Requirements: Render every line in the records below as a single numbered list, leaving out any blank lines.

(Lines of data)

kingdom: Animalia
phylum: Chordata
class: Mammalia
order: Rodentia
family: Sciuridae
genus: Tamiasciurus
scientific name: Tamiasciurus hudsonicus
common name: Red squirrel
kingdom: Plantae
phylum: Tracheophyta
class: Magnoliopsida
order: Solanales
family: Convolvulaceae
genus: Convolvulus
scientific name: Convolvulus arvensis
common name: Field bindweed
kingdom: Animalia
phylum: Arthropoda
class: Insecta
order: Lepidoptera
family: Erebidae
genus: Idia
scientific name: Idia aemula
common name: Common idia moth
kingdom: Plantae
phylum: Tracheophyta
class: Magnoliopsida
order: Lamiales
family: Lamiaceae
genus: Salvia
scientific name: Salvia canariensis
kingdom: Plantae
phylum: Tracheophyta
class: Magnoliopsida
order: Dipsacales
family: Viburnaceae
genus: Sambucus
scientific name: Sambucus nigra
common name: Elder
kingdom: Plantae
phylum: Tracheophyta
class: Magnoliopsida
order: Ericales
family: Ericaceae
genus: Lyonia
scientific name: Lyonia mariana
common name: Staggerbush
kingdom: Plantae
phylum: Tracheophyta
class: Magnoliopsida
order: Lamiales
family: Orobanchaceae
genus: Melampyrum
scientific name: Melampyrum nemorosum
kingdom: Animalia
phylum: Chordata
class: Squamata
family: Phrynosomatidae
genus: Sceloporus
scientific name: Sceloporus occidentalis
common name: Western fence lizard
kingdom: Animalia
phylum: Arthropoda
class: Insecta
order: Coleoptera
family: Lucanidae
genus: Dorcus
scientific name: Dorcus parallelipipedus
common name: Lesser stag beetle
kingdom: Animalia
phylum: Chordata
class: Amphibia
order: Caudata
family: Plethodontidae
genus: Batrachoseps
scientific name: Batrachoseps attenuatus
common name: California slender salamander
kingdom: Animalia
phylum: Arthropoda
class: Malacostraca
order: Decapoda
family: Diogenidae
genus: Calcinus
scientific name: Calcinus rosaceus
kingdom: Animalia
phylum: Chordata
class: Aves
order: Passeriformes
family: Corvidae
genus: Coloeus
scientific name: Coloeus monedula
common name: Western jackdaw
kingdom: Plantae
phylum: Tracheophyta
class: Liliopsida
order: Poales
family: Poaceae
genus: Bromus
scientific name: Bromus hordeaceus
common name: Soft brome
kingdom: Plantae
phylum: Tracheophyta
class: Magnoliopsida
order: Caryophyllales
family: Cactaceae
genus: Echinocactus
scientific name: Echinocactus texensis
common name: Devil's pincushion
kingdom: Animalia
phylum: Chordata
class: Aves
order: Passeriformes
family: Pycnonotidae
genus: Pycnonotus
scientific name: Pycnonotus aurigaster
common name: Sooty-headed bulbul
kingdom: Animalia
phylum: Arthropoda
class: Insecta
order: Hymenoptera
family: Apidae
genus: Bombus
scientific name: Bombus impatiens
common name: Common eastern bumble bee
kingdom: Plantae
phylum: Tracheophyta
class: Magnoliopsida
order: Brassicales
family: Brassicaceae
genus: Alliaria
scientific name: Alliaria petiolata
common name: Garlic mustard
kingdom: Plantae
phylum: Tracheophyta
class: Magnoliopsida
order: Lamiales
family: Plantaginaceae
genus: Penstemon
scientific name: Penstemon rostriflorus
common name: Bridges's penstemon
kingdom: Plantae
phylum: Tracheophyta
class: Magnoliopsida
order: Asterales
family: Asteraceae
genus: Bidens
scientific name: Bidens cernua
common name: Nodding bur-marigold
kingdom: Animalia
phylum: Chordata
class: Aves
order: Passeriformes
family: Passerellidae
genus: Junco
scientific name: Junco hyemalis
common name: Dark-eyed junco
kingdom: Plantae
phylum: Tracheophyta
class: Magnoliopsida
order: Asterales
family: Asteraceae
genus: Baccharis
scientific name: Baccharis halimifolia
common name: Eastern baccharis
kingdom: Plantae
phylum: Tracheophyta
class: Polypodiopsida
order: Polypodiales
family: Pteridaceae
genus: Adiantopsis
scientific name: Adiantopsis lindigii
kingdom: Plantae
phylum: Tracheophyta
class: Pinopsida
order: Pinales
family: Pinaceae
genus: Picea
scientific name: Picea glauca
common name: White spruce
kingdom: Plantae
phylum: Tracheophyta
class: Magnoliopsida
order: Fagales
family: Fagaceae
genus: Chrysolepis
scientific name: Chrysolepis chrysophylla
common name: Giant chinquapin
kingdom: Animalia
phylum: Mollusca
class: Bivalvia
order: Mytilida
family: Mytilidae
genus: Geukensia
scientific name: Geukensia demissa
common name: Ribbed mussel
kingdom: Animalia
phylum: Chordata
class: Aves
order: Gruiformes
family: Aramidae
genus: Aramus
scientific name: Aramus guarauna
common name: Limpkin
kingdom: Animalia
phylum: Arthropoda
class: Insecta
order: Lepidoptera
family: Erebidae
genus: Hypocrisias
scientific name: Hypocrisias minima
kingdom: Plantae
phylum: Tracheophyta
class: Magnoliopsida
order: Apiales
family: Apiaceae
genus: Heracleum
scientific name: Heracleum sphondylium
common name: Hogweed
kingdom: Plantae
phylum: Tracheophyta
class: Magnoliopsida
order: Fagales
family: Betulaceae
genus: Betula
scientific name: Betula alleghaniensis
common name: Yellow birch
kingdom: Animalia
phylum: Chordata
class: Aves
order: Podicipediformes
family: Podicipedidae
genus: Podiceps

Exercise output:
1. kingdom: Animalia
2. phylum: Chordata
3. class: Mammalia
4. order: Rodentia
5. family: Sciuridae
6. genus: Tamiasciurus
7. scientific name: Tamiasciurus hudsonicus
8. common name: Red squirrel
9. kingdom: Plantae
10. phylum: Tracheophyta
11. class: Magnoliopsida
12. order: Solanales
13. family: Convolvulaceae
14. genus: Convolvulus
15. scientific name: Convolvulus arvensis
16. common name: Field bindweed
17. kingdom: Animalia
18. phylum: Arthropoda
19. class: Insecta
20. order: Lepidoptera
21. family: Erebidae
22. genus: Idia
23. scientific name: Idia aemula
24. common name: Common idia moth
25. kingdom: Plantae
26. phylum: Tracheophyta
27. class: Magnoliopsida
28. order: Lamiales
29. family: Lamiaceae
30. genus: Salvia
31. scientific name: Salvia canariensis
32. kingdom: Plantae
33. phylum: Tracheophyta
34. class: Magnoliopsida
35. order: Dipsacales
36. family: Viburnaceae
37. genus: Sambucus
38. scientific name: Sambucus nigra
39. common name: Elder
40. kingdom: Plantae
41. phylum: Tracheophyta
42. class: Magnoliopsida
43. order: Ericales
44. family: Ericaceae
45. genus: Lyonia
46. scientific name: Lyonia mariana
47. common name: Staggerbush
48. kingdom: Plantae
49. phylum: Tracheophyta
50. class: Magnoliopsida
51. order: Lamiales
52. family: Orobanchaceae
53. genus: Melampyrum
54. scientific name: Melampyrum nemorosum
55. kingdom: Animalia
56. phylum: Chordata
57. class: Squamata
58. family: Phrynosomatidae
59. genus: Sceloporus
60. scientific name: Sceloporus occidentalis
61. common name: Western fence lizard
62. kingdom: Animalia
63. phylum: Arthropoda
64. class: Insecta
65. order: Coleoptera
66. family: Lucanidae
67. genus: Dorcus
68. scientific name: Dorcus parallelipipedus
69. common name: Lesser stag beetle
70. kingdom: Animalia
71. phylum: Chordata
72. class: Amphibia
73. order: Caudata
74. family: Plethodontidae
75. genus: Batrachoseps
76. scientific name: Batrachoseps attenuatus
77. common name: California slender salamander
78. kingdom: Animalia
79. phylum: Arthropoda
80. class: Malacostraca
81. order: Decapoda
82. family: Diogenidae
83. genus: Calcinus
84. scientific name: Calcinus rosaceus
85. kingdom: Animalia
86. phylum: Chordata
87. class: Aves
88. order: Passeriformes
89. family: Corvidae
90. genus: Coloeus
91. scientific name: Coloeus monedula
92. common name: Western jackdaw
93. kingdom: Plantae
94. phylum: Tracheophyta
95. class: Liliopsida
96. order: Poales
97. family: Poaceae
98. genus: Bromus
99. scientific name: Bromus hordeaceus
100. common name: Soft brome
101. kingdom: Plantae
102. phylum: Tracheophyta
103. class: Magnoliopsida
104. order: Caryophyllales
105. family: Cactaceae
106. genus: Echinocactus
107. scientific name: Echinocactus texensis
108. common name: Devil's pincushion
109. kingdom: Animalia
110. phylum: Chordata
111. class: Aves
112. order: Passeriformes
113. family: Pycnonotidae
114. genus: Pycnonotus
115. scientific name: Pycnonotus aurigaster
116. common name: Sooty-headed bulbul
117. kingdom: Animalia
118. phylum: Arthropoda
119. class: Insecta
120. order: Hymenoptera
121. family: Apidae
122. genus: Bombus
123. scientific name: Bombus impatiens
124. common name: Common eastern bumble bee
125. kingdom: Plantae
126. phylum: Tracheophyta
127. class: Magnoliopsida
128. order: Brassicales
129. family: Brassicaceae
130. genus: Alliaria
131. scientific name: Alliaria petiolata
132. common name: Garlic mustard
133. kingdom: Plantae
134. phylum: Tracheophyta
135. class: Magnoliopsida
136. order: Lamiales
137. family: Plantaginaceae
138. genus: Penstemon
139. scientific name: Penstemon rostriflorus
140. common name: Bridges's penstemon
141. kingdom: Plantae
142. phylum: Tracheophyta
143. class: Magnoliopsida
144. order: Asterales
145. family: Asteraceae
146. genus: Bidens
147. scientific name: Bidens cernua
148. common name: Nodding bur-marigold
149. kingdom: Animalia
150. phylum: Chordata
151. class: Aves
152. order: Passeriformes
153. family: Passerellidae
154. genus: Junco
155. scientific name: Junco hyemalis
156. common name: Dark-eyed junco
157. kingdom: Plantae
158. phylum: Tracheophyta
159. class: Magnoliopsida
160. order: Asterales
161. family: Asteraceae
162. genus: Baccharis
163. scientific name: Baccharis halimifolia
164. common name: Eastern baccharis
165. kingdom: Plantae
166. phylum: Tracheophyta
167. class: Polypodiopsida
168. order: Polypodiales
169. family: Pteridaceae
170. genus: Adiantopsis
171. scientific name: Adiantopsis lindigii
172. kingdom: Plantae
173. phylum: Tracheophyta
174. class: Pinopsida
175. order: Pinales
176. family: Pinaceae
177. genus: Picea
178. scientific name: Picea glauca
179. common name: White spruce
180. kingdom: Plantae
181. phylum: Tracheophyta
182. class: Magnoliopsida
183. order: Fagales
184. family: Fagaceae
185. genus: Chrysolepis
186. scientific name: Chrysolepis chrysophylla
187. common name: Giant chinquapin
188. kingdom: Animalia
189. phylum: Mollusca
190. class: Bivalvia
191. order: Mytilida
192. family: Mytilidae
193. genus: Geukensia
194. scientific name: Geukensia demissa
195. common name: Ribbed mussel
196. kingdom: Animalia
197. phylum: Chordata
198. class: Aves
199. order: Gruiformes
200. family: Aramidae
201. genus: Aramus
202. scientific name: Aramus guarauna
203. common name: Limpkin
204. kingdom: Animalia
205. phylum: Arthropoda
206. class: Insecta
207. order: Lepidoptera
208. family: Erebidae
209. genus: Hypocrisias
210. scientific name: Hypocrisias minima
211. kingdom: Plantae
212. phylum: Tracheophyta
213. class: Magnoliopsida
214. order: Apiales
215. family: Apiaceae
216. genus: Heracleum
217. scientific name: Heracleum sphondylium
218. common name: Hogweed
219. kingdom: Plantae
220. phylum: Tracheophyta
221. class: Magnoliopsida
222. order: Fagales
223. family: Betulaceae
224. genus: Betula
225. scientific name: Betula alleghaniensis
226. common name: Yellow birch
227. kingdom: Animalia
228. phylum: Chordata
229. class: Aves
230. order: Podicipediformes
231. family: Podicipedidae
232. genus: Podiceps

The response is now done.